Je pense que ces 3 mois, qui sont heureusement derrière nous maintenant, n'étaient pas propices aux activités d'intelligence stratégique, voire même d'intelligence économique. Nous venons de vivre une situation de crise aiguë et majeure et nos pratiques (IE et IS) ne sont pas destinées à la gestion de crise. L'intelligence stratégique projette son regard sur le long terme, l'intelligence économique sur le moyen terme et la survie sur le très court terme. En mode "sauve qui peut", l'attention est naturellement consacrée à la survie. Et il n'y a guère de signaux faibles à traquer...
Les premiers pas de sortie de crise ne mèneront ostensiblement pas tout de suite vers le monde de demain auquel tant de gens aspirent. Ils seront surtout consacrés à panser les plaies et reconstruire les outils. Ou, pour certains, à une réflexion profonde sur le sens, la vision et la mission et donc sur le modèle d'affaires. Mais cette posture sera difficile à prendre et lourde de conséquences. Et il faudra avoir les reins encore assez solides.
Les stigmates de la crise vont sans doute perdurer longtemps, tant du côté de l'offre que de celui de la demande. Les cartes ont été rebattues et redistribuées. Dans cette nouvelle donne, les marchés vont présenter de nouveaux visages, de nouvelles dynamiques. Sans doute pas totalement différents, mais suffisamment pour invalider les habitudes et comportements "d'avant" et pour imposer de nouveaux cheminements d'apprentissages. Chaque entreprise gagnerait donc à mener une réflexion sur les cartes qu'elles ont maintenant en main, la manière de les jouer et les positions qu'elle souhaite occuper dans un futur plus ou moins proche. Et dans cette dynamique, sans surprise, il y aura une prime aux plus rapides et aux mieux informés.
En conclusion, les entreprises les plus ambitieuses déploieront sans nul doute des activités d'intelligence stratégique, pour définir de nouveaux objectifs et les moyens d'y arriver. Les entreprises les plus faibles continueront à se battre pour leur survie.
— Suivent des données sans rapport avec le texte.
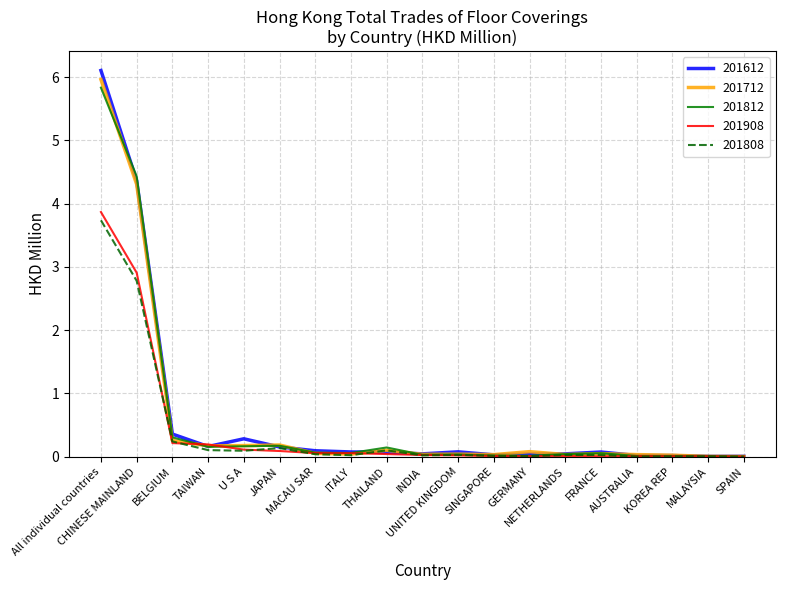

Which series has the largest range (max minus min)?

201612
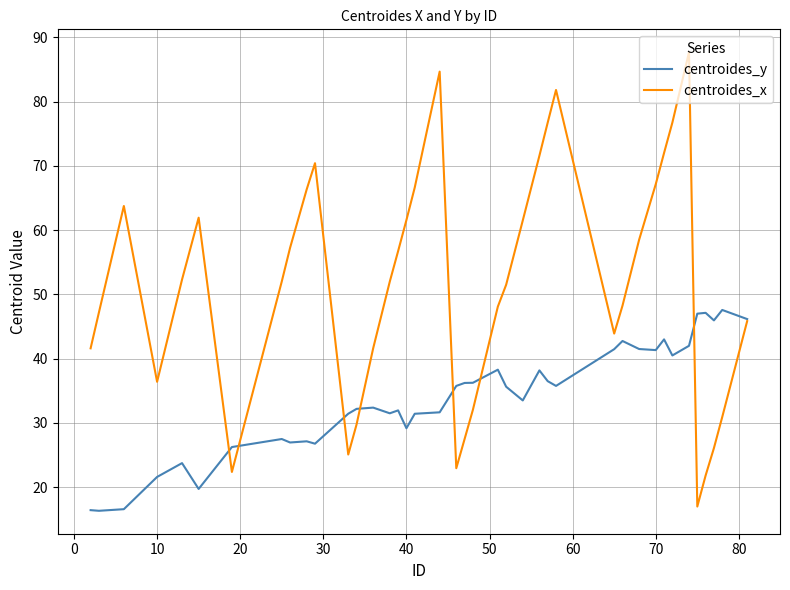

List the series in order of their overall mean, highest first.

centroides_x, centroides_y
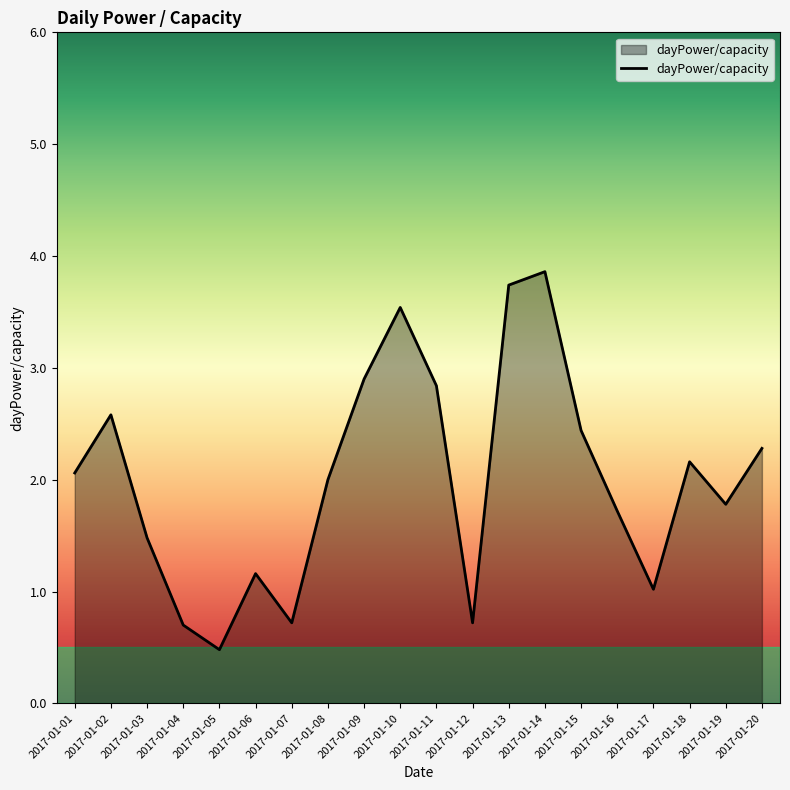

What is the difference between the maximum and minimum values?

3.4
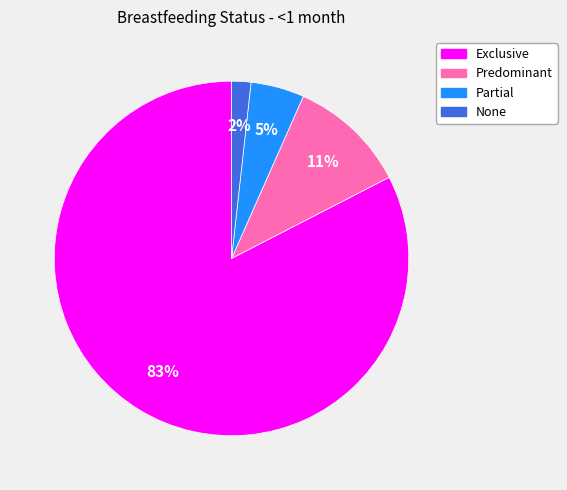

How many segments does this pie chart have?

4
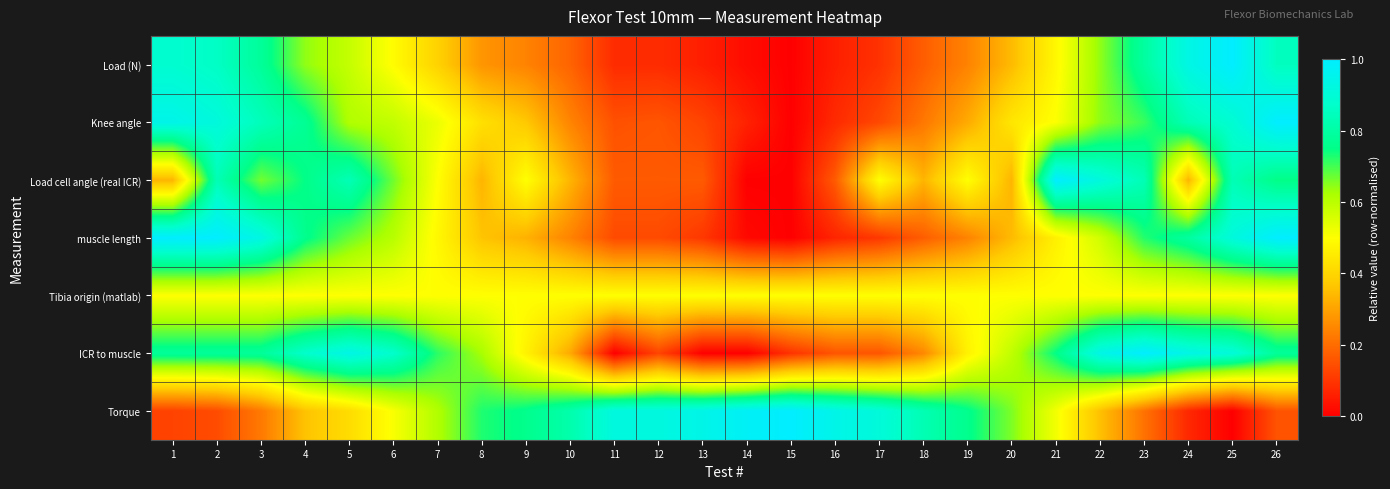

List the series in order of their peak value, highest first.

Load (N), Knee angle, Load cell angle (real ICR), muscle length, ICR to muscle, Torque, Tibia origin (matlab)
Pour celles de l'entre-deux, il faudrait surveiller son environnement pour éviter, au minimum, d'intégrer le groupe des plus faibles ce qui, somme toute, est du domaine de l'IE et de l'IS. Et dans cette perspective, on ne peut que recommander aux entreprises de se faire accompagner par quelques professionnels qui leur permettront d'aller plus vite, plus haut, plus loin, tout en consommant moins de ressources.